(Rows taken from a dataset)
** START **
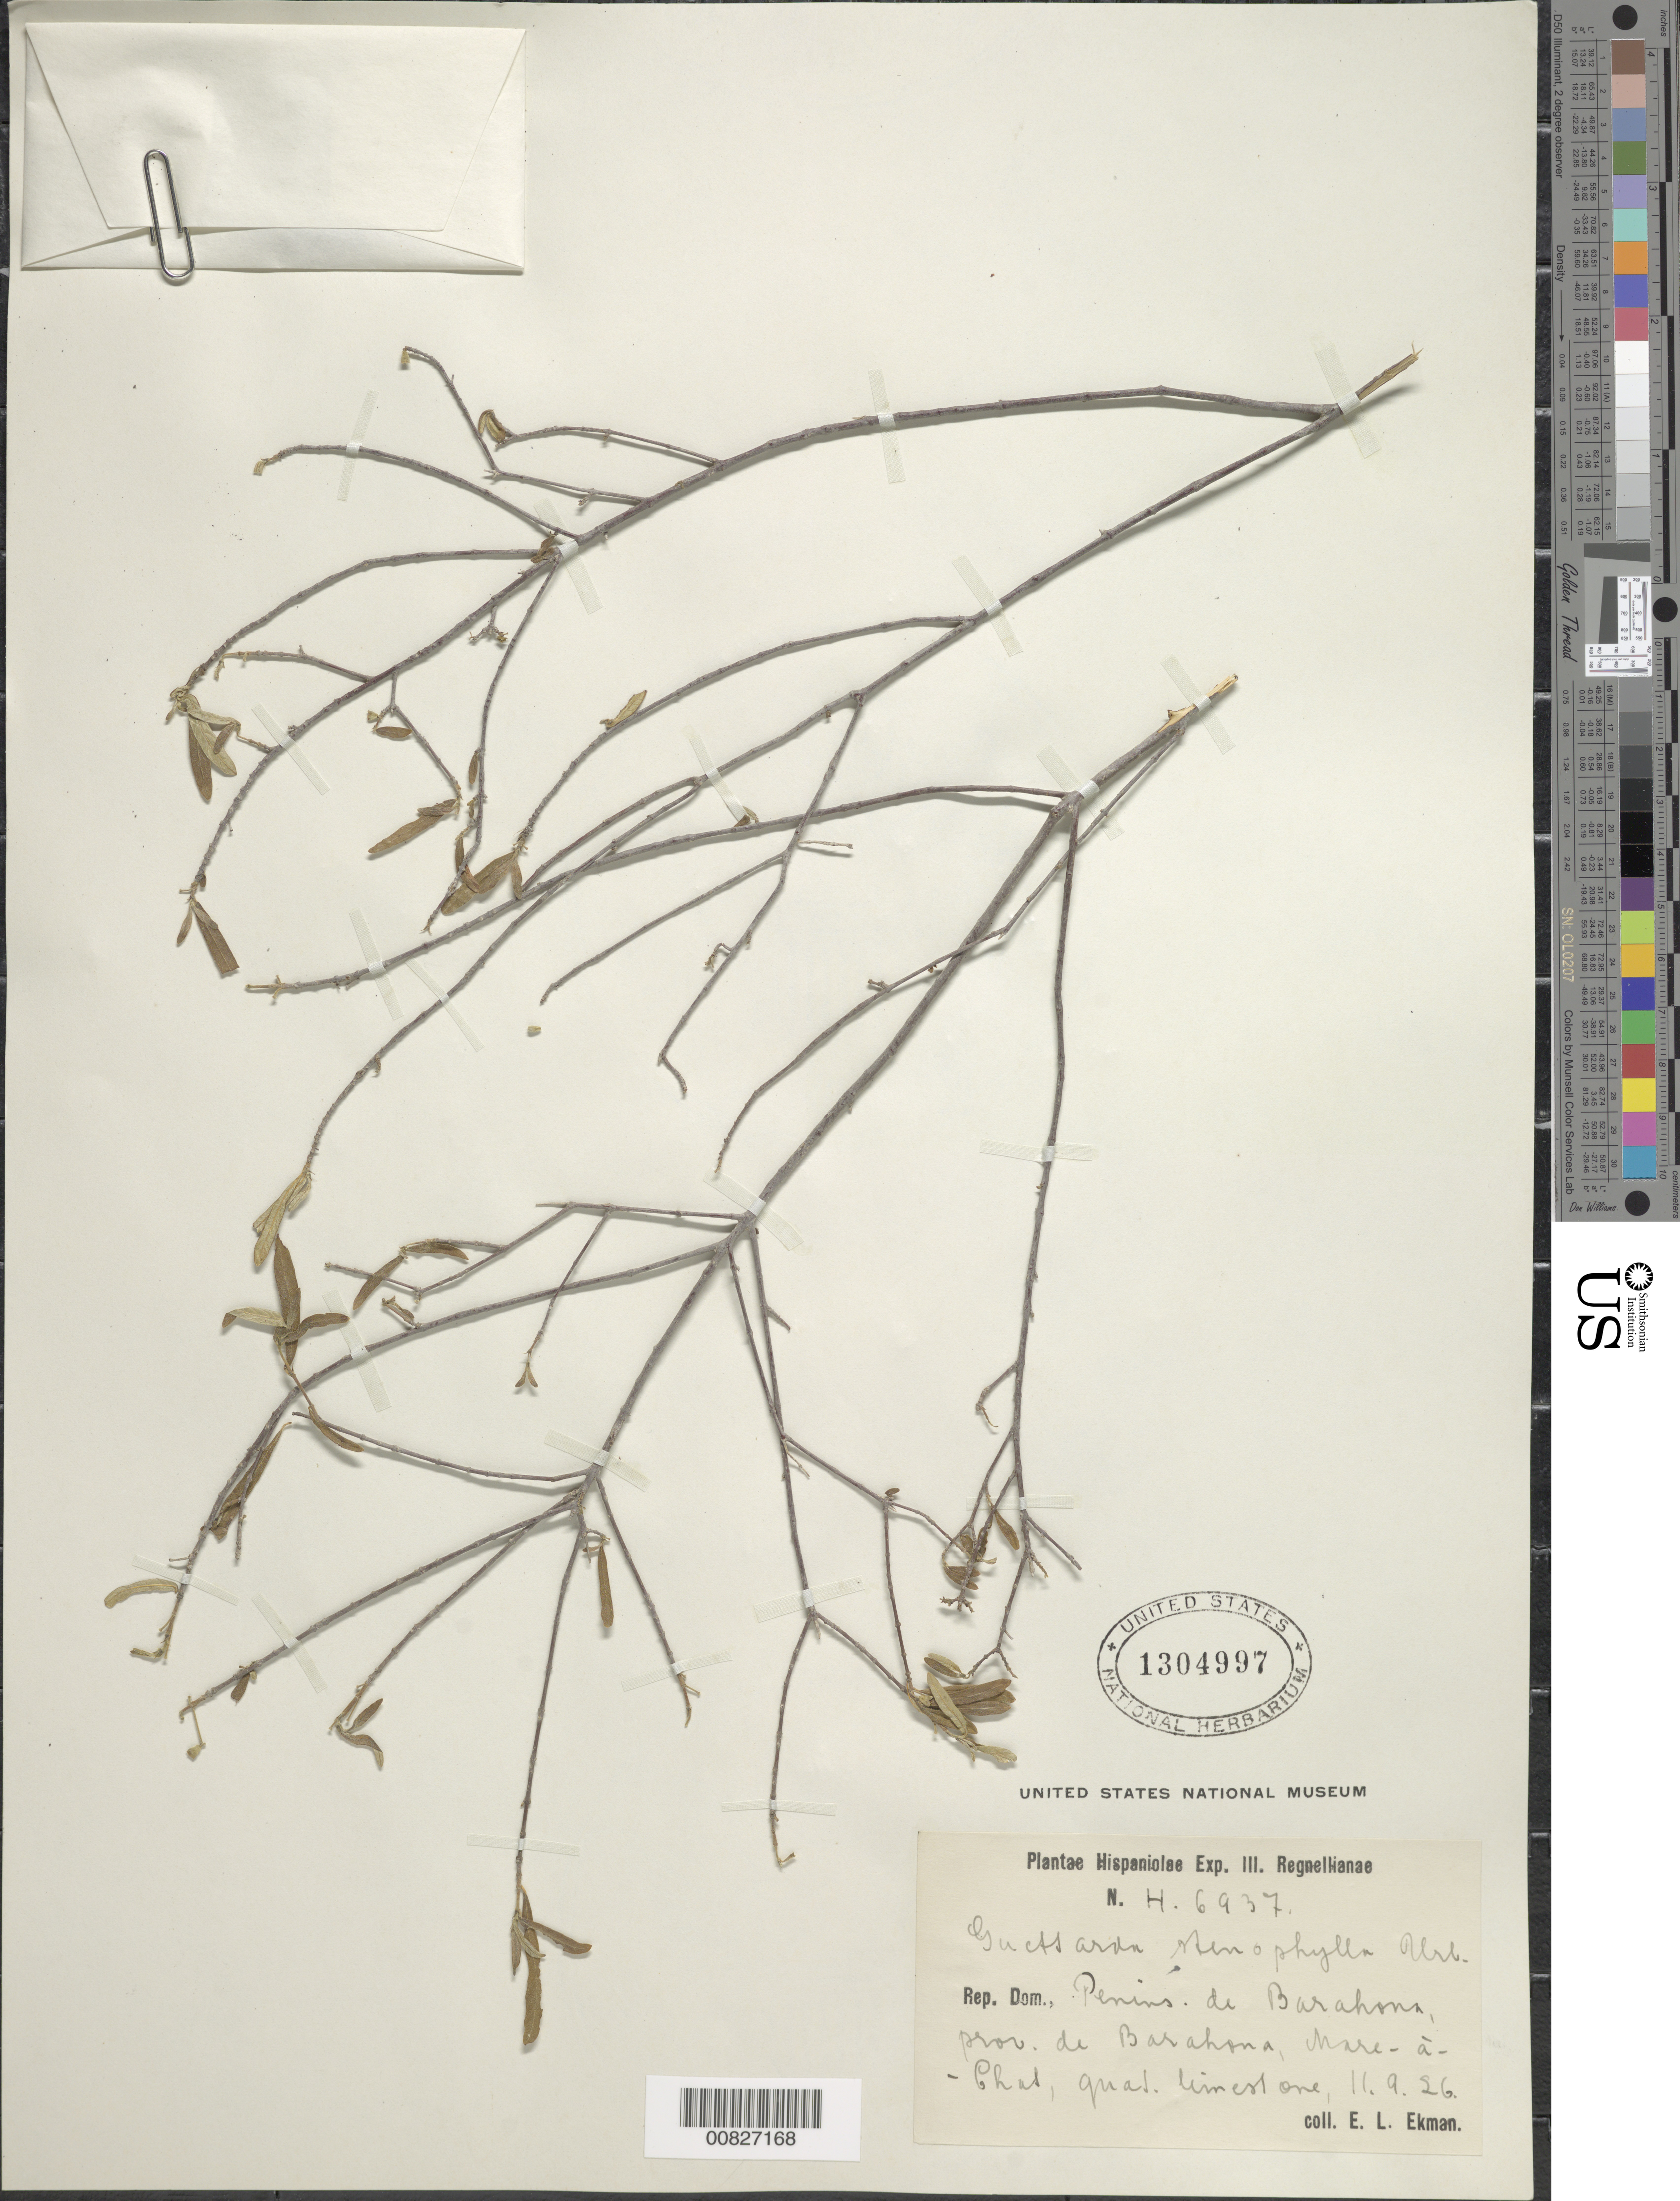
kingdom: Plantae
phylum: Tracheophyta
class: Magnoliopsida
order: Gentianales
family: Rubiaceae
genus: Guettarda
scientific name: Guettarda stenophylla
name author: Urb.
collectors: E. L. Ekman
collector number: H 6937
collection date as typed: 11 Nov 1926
** END **
▶ _TASK INSTRUCTIONS_
Please copy every line of the material above word for word, leaving out the pictures.

▶ _EXERCISE OUTPUT_
kingdom: Plantae
phylum: Tracheophyta
class: Magnoliopsida
order: Gentianales
family: Rubiaceae
genus: Guettarda
scientific name: Guettarda stenophylla
name author: Urb.
collectors: E. L. Ekman
collector number: H 6937
collection date as typed: 11 Nov 1926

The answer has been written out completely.